New Zealander biological anthropologist

Siân Ellen Halcrow is a New Zealand academic in the field of biological anthropology, specialising in infant and child health and disease in the past populations. She is a professor in the department of anatomy at the University of Otago.

== Academic career ==
Halcrow began a Bachelor of Arts (Honours) degree in anthropology at the University of Auckland and transferred to the University of Otago for her third year and honours year.

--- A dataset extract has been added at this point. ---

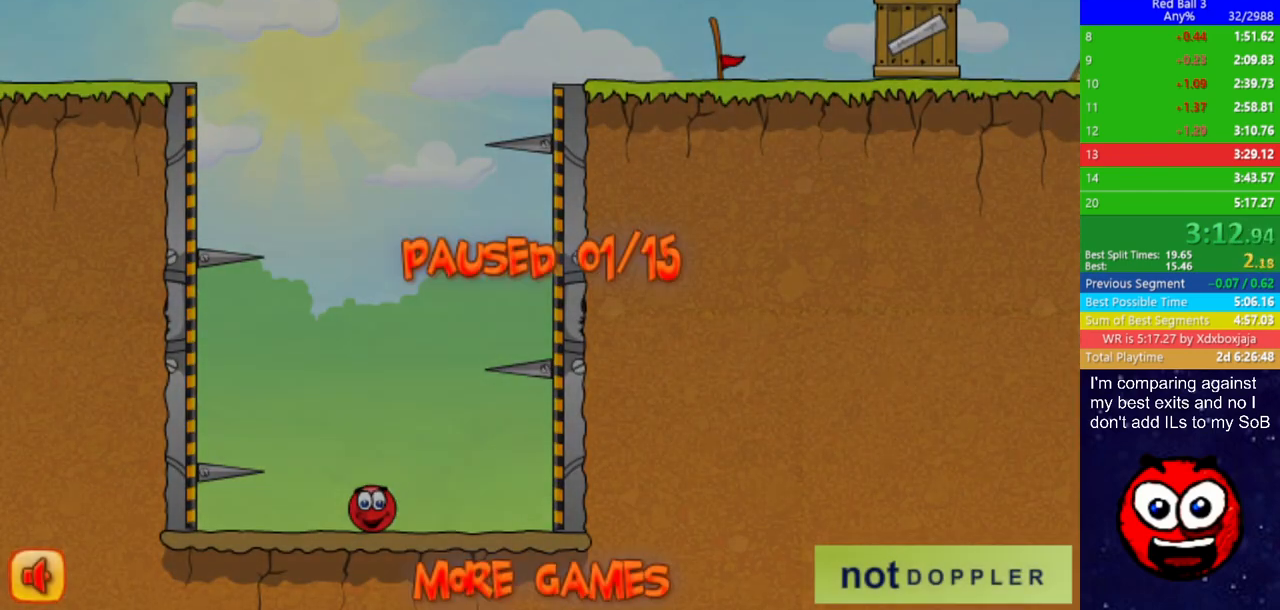
{"keys": ["up"], "events": [[417, "p", "down"], [483, "p", "up"]]}
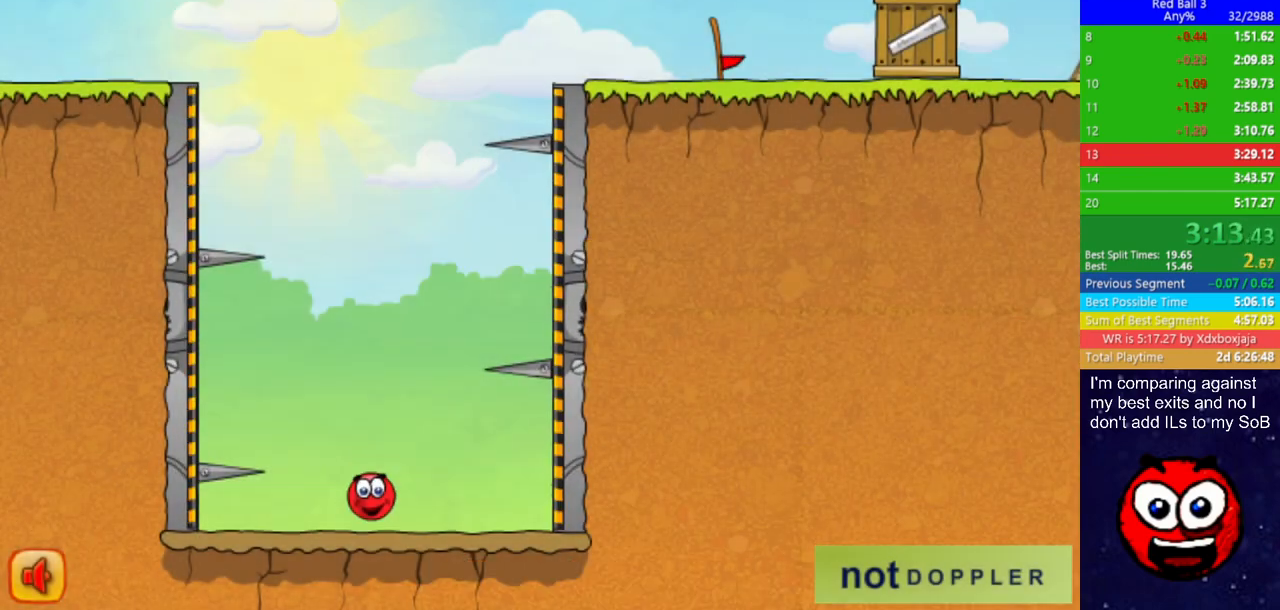
{"keys": ["left", "up"], "events": [[233, "left", "down"]]}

Halcrow completed a PhD at the University of Otago in 2006; her thesis was titled Subadult health and disease in late prehistoric mainland Southeast Asia. In 2010, she was appointed to a lecturing position at the University of Otago.

She has led and worked on archaeological projects studying human remains, specifically children and infants, in Thailand, Laos, Cambodia, Indonesia, China, Chile and New Zealand. This area of study helps to understand major human transitions such as the intensification of agriculture, and Halcrow uses this as a way to explore the ethics of the study and preservation of human remains in Aotearoa New Zealand and other parts of the world.

Siân Halcrow manages a northeast Thailand skeletal collection from a late Iron Age site called Non Ban Jak, which shows the development of social complexity before the Kingdom of Angkor (also known as the Khmer Empire) was established. Halcrow takes these cultural opportunities to look at cross-cultural relationships and understandings between the living and the dead, which in turn represents the operation of society through different cultures.

Halcrow has contributed to many Otago University services such as the Division of Health Sciences Research Forum Organising Committee in 2012, the OSMS Māori Strategic Framework Group in 2015, and the Summer School and Continuing Education Board in 2019.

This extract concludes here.